La sequía se ha convertido en un verdugo silencioso que atraviesa continentes y arrasa cosechas, ecosistemas y modos de vida. Un reciente informe conjunto de la Convención de las Naciones Unidas de Lucha contra la Desertificación (CNULD), el Centro Nacional de Mitigación de la Sequía de Estados Unidos y la Alianza Internacional para la Resiliencia a la Sequía alerta de que entre 2023 y 2025 algunas de las sequías más extensas y dañinas de la historia registrada han golpeado con fuerza inusitada, impulsadas por el cambio climático y el uso insostenible de los recursos.
En África Oriental y Meridional, donde la tierra se agrieta bajo un sol implacable, cerca de 90 millones de personas padecen hambre aguda. Etiopía, Zimbabue, Zambia y Malawi han sufrido fracasos sucesivos en las cosechas de maíz y trigo, pero ninguno tan devastador como el de Zimbabue en 2024, cuando la producción de maíz cayó un 70 % respecto al año anterior; los precios se dispararon y la falta de pastos y agua causó la muerte de más de 9 000 cabezas de ganado. En Somalia, la hambruna relacionada con la sequía se cobró unas 43 000 vidas solo en 2022, y para comienzos de 2025 todavía un cuarto de su población vivía al borde de la inanición.
La escasez de agua también está volviendo critica la energía en Zambia. El caudal del río Zambeze cayó en abril al 20 % de su media histórica, reduciendo la producción de la presa Kariba al 7 % de su capacidad. El país padeció cortes eléctricos de hasta 21 horas diarias, lo que obligó al cierre temporal de hospitales, panaderías y fábricas, y sumió a millones en la penuria.
Pero la sequía no entiende de fronteras: en la bahía del Mediterráneo, España ha visto cómo dos años consecutivos de escasez de lluvias y olas de calor récord recortaban un 50 % la cosecha de aceitunas en 2023, disparando el precio del aceite de oliva en su mercado interior. Al otro lado del globo, en la cuenca amazónica, los niveles históricamente bajos de los ríos en 2023 y 2024 provocaron la muerte masiva de peces y delfines en peligro de extinción, interrumpieron el suministro de agua potable y dificultaron el transporte fluvial de cientos de miles de personas.
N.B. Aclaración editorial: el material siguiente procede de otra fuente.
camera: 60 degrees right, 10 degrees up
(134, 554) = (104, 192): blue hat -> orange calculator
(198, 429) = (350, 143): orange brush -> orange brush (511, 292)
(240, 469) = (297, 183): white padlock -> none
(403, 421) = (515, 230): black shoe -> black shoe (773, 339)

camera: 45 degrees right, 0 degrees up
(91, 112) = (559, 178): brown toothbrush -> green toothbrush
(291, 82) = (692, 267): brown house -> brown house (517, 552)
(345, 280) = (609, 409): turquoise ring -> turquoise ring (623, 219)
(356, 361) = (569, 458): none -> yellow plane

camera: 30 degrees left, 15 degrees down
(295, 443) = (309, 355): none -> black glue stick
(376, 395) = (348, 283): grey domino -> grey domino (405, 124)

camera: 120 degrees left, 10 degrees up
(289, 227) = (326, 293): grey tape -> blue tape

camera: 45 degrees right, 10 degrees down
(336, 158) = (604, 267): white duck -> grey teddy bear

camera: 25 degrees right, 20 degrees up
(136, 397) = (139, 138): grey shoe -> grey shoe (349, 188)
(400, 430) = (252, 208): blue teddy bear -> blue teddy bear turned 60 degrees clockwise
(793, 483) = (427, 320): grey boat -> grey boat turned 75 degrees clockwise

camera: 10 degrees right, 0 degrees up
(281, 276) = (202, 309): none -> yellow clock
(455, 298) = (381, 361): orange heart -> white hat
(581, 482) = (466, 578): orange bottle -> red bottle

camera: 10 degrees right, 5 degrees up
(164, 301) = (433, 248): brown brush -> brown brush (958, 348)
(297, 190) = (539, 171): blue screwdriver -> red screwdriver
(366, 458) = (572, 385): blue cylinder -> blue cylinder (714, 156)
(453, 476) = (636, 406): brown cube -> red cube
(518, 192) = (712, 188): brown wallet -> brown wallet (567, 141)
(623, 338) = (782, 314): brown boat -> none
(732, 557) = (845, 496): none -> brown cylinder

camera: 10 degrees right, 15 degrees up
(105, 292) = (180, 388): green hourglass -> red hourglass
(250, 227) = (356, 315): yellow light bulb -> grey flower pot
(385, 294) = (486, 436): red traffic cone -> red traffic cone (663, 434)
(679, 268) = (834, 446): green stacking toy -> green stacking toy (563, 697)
La degradación ambiental y los incendios forestales amenazan ahora con transformar el “pulmón del planeta” en fuente neta de emisiones de carbono.
Incluso la arteria vital del comercio mundial ha sentido el golpe: el Canal de Panamá redujo el tránsito en más de un tercio debido al descenso de sus niveles hídricos, provocando cuellos de botella que alteraron el flujo de soja estadounidense y elevaron los precios en las cadenas de supermercados de Europa.
“La sequía es un asesino silencioso. Se infiltra, agota los recursos y devasta vidas a cámara lenta. Sus cicatrices son profundas”, advirtió Ibrahim Thiaw, secretario ejecutivo de la CNULD, al presentar el informe, que califica esta crisis de “catástrofe global de lenta evolución”. Mark Svoboda, director del Centro de Mitigación de la Sequía de EE. UU., coincide: “Es la peor sequía que he visto”, y subraya la urgencia de un monitoreo sistemático de sus impactos sobre los medios de subsistencia, la seguridad alimentaria y la salud de los ecosistemas.
Frente a este panorama desolador, los autores reclaman inversiones sostenidas en sistemas de alerta temprana, gestión integrada de cuencas y prácticas agrícolas resilientes que permitan a las comunidades adaptarse a las nuevas realidades climáticas. Sin un cambio profundo en la forma en que se gestionan el agua y el suelo, la sequía, con su avance silencioso, seguirá cobrando vidas, destruyendo economías locales y minando la seguridad de poblaciones enteras. La alerta está lanzada; el desafío, inaplazable.